→ **Document passage**
○ ○ ○ ○ ○ ○ ○

Abu Dhabi: Dr Mouza Mohammad Al Ameri, a member of the House from Abu Dhabi, demanded more IVF clinics be set up to meet vision to raise birth rate among citizens over the coming years.
Demand for fertility services continues to increase and to meet the growing demand, more fertility clinics need to open across the country, especially in remote areas, Al Ameri said.
The member cited women, aged 45 or above, who are discouraged from undergoing infertility operations. “Also women who have gone through four or more failing IVF cycles are forced to resort to private IVF clinics, for lack of public clinics.”
She demanded more public clinics be set up especially in the northern emirates.
Abdul Rahman Mohammad Al Owais, Minister of Health and Prevention said the UAE has 25 IVF clinics, three public and 22 private, across the country and there are no long waiting lists. “UAE spares no effort in providing the best health care to citizens, and infertility patients are even sent abroad if it is necessary,” Al Owais said.
The minister, however, vowed to study the need for setting up more IVF clinics in remote areas in the northern emirates.
“Whoever needs assisted reproductive technology over and above that is available in the UAE, the country will bear the expenses of treating patients and sending them abroad. The UAE has achieved a high ratio of number of IVF clinics to population,” Al Owais said.

○ ○ ○ ○ ○ ○ ○

→ **Entries shown**
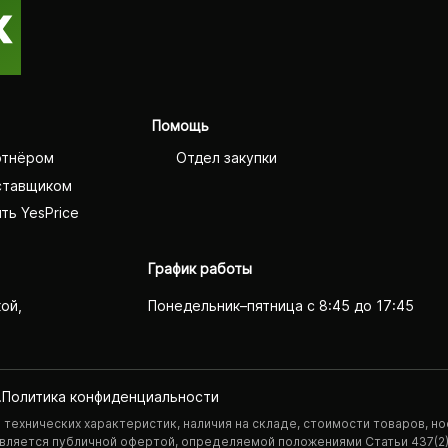
Помощь
ртнёром
Отдел закупки
ставщиком
ть YesPrice
График работы
кой,
Понедельник–пятница с 8:45 до 17:45
.
Политика конфиденциаль­ности
технических характеристик, наличия на складе, стоимости товаров, но
 является публичной офертой, определяемой положениями Статьи 437(2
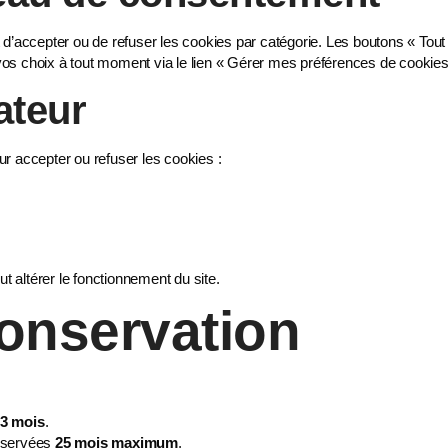
’accepter ou de refuser les cookies par catégorie. Les boutons « Tout ac
os choix à tout moment via le lien
« Gérer mes préférences de cookies
ateur
r accepter ou refuser les cookies :
t altérer le fonctionnement du site.
conservation
3 mois
.
onservées
25 mois maximum
.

○ ○ ○ ○ ○ ○ ○

→ **Problems and tasks**
1: In the article on IVF clinics in the UAE, how many IVF clinics does the Minister of Health and Prevention say the country has?
2: Continue the article on IVF clinics in the UAE from its last sentence.

→ **Numbered responses**
1: 25: three public and 22 private.

2:
More than 40 years ago, when the world’s first test-tube” baby was born, the success rate was around nine percent. Now, the rate for pregnancy through fertility services is above 50 per cent.
The number of reported infertility cases in the Middle East is the highest in the world. In the GCC, it has been estimated that 6-7 million couples in the 20-40 age group are suffering from infertility.
Today, among the GCC member states, UAE has the highest number of infertility incidence.
IVF specialists estimate almost 15-20 per cent of couples regionally have difficulty conceiving naturally. According to industry reports, the number of cases among the local population is even higher since more and more people are now opting to delay having a baby for many reasons. For many couples, consanguinity, Vitamin D deficiency, genetic, social, and environmental factors play the trigger factors of infertility. Sedentary lifestyle also contributes to the rising number of infertility cases, experts say.